───── Information provided ─────
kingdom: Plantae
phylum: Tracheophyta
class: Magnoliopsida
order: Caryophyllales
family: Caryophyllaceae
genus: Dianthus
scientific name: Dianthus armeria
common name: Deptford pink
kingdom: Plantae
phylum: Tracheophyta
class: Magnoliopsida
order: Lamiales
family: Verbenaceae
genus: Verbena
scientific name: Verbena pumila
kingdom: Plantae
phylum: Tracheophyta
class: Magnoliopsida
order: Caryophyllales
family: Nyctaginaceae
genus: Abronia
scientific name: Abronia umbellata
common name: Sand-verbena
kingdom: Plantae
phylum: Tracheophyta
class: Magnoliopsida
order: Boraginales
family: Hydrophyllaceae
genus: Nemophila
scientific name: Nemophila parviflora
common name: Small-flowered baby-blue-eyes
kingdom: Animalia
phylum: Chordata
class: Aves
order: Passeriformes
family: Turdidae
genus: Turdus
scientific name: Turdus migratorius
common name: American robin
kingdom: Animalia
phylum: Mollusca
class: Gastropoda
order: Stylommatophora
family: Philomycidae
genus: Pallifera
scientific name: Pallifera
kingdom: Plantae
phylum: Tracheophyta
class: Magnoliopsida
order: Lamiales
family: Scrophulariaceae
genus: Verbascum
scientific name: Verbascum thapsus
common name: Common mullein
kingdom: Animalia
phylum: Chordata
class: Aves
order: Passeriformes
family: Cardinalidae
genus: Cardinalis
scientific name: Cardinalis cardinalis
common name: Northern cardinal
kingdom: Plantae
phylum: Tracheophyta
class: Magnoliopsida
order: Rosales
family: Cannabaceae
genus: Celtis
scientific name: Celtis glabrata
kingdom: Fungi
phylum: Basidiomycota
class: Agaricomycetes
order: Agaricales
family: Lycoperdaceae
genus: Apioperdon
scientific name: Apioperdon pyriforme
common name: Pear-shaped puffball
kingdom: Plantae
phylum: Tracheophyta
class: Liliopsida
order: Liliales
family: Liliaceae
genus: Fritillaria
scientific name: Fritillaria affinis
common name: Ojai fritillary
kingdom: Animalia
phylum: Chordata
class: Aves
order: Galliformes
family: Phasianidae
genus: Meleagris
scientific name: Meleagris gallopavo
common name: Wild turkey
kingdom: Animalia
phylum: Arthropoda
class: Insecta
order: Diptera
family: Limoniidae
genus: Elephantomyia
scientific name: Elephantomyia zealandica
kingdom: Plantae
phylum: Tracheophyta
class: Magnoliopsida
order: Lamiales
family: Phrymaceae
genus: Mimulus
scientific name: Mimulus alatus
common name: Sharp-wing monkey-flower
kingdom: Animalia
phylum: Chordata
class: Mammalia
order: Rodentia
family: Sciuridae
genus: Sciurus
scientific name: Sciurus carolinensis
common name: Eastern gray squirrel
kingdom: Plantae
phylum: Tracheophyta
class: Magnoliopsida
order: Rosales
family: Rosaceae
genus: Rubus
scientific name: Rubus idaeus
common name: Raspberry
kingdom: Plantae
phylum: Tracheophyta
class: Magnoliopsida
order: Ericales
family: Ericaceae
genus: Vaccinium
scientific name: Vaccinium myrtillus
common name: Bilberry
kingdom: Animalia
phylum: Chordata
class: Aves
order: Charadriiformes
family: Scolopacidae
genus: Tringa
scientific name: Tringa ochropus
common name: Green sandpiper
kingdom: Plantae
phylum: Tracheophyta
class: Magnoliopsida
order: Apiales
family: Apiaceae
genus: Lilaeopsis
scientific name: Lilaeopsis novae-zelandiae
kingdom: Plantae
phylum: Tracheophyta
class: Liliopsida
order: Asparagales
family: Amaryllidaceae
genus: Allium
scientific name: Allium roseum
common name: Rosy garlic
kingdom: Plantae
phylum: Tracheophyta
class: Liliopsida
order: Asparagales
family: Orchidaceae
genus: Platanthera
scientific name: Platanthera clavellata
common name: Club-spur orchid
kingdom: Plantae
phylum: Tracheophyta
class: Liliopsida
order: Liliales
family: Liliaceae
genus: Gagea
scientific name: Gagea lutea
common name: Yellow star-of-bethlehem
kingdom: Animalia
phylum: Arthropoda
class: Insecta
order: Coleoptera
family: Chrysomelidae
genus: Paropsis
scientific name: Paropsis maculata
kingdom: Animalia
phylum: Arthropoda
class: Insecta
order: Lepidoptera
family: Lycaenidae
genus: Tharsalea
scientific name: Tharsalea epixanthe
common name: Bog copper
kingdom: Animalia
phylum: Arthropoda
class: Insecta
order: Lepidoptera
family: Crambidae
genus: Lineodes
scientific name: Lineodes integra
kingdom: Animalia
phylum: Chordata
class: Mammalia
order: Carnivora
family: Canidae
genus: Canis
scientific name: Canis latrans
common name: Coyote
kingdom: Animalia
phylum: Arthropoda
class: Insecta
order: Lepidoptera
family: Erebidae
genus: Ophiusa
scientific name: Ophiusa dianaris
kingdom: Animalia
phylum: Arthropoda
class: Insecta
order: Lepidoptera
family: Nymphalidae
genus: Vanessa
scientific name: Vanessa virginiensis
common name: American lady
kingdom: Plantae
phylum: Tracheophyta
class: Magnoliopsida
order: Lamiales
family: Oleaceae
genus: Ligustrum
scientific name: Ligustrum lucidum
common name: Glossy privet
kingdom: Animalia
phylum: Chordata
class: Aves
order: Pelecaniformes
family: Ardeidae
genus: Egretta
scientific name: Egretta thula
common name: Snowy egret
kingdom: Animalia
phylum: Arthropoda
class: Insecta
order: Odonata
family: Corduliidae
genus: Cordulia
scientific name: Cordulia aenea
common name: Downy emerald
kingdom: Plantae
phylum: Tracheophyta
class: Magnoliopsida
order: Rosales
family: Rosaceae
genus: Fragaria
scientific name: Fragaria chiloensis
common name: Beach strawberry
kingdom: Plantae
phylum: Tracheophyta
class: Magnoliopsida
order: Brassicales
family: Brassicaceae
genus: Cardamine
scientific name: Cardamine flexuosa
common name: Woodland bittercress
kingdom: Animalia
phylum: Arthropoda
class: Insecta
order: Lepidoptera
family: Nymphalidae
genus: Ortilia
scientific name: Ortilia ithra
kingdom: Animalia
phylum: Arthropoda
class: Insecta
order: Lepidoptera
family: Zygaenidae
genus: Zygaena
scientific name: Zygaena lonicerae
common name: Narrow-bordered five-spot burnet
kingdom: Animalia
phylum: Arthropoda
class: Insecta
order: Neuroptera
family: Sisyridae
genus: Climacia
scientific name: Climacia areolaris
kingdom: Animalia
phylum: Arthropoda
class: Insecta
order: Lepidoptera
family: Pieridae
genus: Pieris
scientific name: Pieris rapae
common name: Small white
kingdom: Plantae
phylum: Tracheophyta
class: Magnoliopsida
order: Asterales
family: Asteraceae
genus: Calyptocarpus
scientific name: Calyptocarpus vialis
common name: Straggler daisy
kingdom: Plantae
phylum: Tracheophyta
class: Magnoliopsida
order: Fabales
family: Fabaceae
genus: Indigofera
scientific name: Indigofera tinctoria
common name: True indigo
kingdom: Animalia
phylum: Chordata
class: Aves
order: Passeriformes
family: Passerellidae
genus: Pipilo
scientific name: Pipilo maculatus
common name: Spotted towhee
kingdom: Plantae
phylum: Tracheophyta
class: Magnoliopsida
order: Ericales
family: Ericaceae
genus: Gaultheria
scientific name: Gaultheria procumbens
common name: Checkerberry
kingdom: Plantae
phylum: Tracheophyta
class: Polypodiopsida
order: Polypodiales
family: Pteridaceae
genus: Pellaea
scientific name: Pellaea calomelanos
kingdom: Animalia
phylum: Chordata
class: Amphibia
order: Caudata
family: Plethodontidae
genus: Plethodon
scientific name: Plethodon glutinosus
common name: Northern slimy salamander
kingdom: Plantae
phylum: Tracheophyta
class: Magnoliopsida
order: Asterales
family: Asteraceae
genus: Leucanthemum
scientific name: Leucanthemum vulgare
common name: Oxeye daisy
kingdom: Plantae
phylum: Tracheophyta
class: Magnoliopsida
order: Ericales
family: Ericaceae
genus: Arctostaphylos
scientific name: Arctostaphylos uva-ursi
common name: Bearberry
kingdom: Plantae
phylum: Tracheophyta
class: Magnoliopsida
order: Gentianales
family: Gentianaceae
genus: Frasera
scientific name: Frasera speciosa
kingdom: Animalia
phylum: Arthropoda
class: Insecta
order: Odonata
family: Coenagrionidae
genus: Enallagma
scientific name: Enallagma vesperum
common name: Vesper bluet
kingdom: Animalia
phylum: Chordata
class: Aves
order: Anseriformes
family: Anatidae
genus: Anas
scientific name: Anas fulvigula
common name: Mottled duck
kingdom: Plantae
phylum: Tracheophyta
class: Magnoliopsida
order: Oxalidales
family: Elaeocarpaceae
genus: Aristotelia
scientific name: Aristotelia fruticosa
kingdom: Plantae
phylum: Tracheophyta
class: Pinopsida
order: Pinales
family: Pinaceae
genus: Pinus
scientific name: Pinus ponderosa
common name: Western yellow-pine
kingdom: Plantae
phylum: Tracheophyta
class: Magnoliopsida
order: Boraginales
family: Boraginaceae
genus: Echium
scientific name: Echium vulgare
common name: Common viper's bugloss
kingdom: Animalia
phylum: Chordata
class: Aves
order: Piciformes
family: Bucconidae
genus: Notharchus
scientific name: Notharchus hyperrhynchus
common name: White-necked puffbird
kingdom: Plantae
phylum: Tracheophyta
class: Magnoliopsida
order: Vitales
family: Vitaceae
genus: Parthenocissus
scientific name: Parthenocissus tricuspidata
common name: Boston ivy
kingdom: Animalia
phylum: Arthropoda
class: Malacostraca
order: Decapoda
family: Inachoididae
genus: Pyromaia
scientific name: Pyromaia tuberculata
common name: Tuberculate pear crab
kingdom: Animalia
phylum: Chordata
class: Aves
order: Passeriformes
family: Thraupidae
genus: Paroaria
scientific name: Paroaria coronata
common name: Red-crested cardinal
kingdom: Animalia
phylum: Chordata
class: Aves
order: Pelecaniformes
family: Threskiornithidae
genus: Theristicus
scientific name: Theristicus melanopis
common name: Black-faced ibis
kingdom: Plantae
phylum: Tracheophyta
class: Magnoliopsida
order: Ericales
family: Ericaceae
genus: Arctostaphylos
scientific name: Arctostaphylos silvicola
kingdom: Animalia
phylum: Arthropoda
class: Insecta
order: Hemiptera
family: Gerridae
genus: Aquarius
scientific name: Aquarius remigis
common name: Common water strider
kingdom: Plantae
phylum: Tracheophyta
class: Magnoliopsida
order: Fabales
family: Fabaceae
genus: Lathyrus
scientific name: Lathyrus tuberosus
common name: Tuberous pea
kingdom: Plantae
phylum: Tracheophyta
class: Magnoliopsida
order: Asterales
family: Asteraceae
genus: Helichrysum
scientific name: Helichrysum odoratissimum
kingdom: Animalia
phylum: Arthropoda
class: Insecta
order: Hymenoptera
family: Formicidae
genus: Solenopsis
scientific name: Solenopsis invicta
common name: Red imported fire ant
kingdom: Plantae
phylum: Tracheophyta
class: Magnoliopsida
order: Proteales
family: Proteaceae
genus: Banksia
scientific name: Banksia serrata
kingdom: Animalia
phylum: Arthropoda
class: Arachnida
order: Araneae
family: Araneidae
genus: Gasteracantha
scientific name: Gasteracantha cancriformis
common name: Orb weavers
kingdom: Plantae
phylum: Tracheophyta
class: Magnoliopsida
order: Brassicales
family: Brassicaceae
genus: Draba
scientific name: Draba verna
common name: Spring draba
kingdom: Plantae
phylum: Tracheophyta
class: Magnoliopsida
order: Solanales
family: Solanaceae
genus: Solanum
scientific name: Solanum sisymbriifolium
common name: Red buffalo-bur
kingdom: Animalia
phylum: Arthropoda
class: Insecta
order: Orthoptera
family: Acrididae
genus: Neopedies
─────
▶ _Given task_: Retype the data above, starting with the line that contains "genus: Cordulia" and going on through the line that contains "genus: Climacia", with both of those lines included. Keep every line unchanged.

▶ _Output for this task_:
genus: Cordulia
scientific name: Cordulia aenea
common name: Downy emerald
kingdom: Plantae
phylum: Tracheophyta
class: Magnoliopsida
order: Rosales
family: Rosaceae
genus: Fragaria
scientific name: Fragaria chiloensis
common name: Beach strawberry
kingdom: Plantae
phylum: Tracheophyta
class: Magnoliopsida
order: Brassicales
family: Brassicaceae
genus: Cardamine
scientific name: Cardamine flexuosa
common name: Woodland bittercress
kingdom: Animalia
phylum: Arthropoda
class: Insecta
order: Lepidoptera
family: Nymphalidae
genus: Ortilia
scientific name: Ortilia ithra
kingdom: Animalia
phylum: Arthropoda
class: Insecta
order: Lepidoptera
family: Zygaenidae
genus: Zygaena
scientific name: Zygaena lonicerae
common name: Narrow-bordered five-spot burnet
kingdom: Animalia
phylum: Arthropoda
class: Insecta
order: Neuroptera
family: Sisyridae
genus: Climacia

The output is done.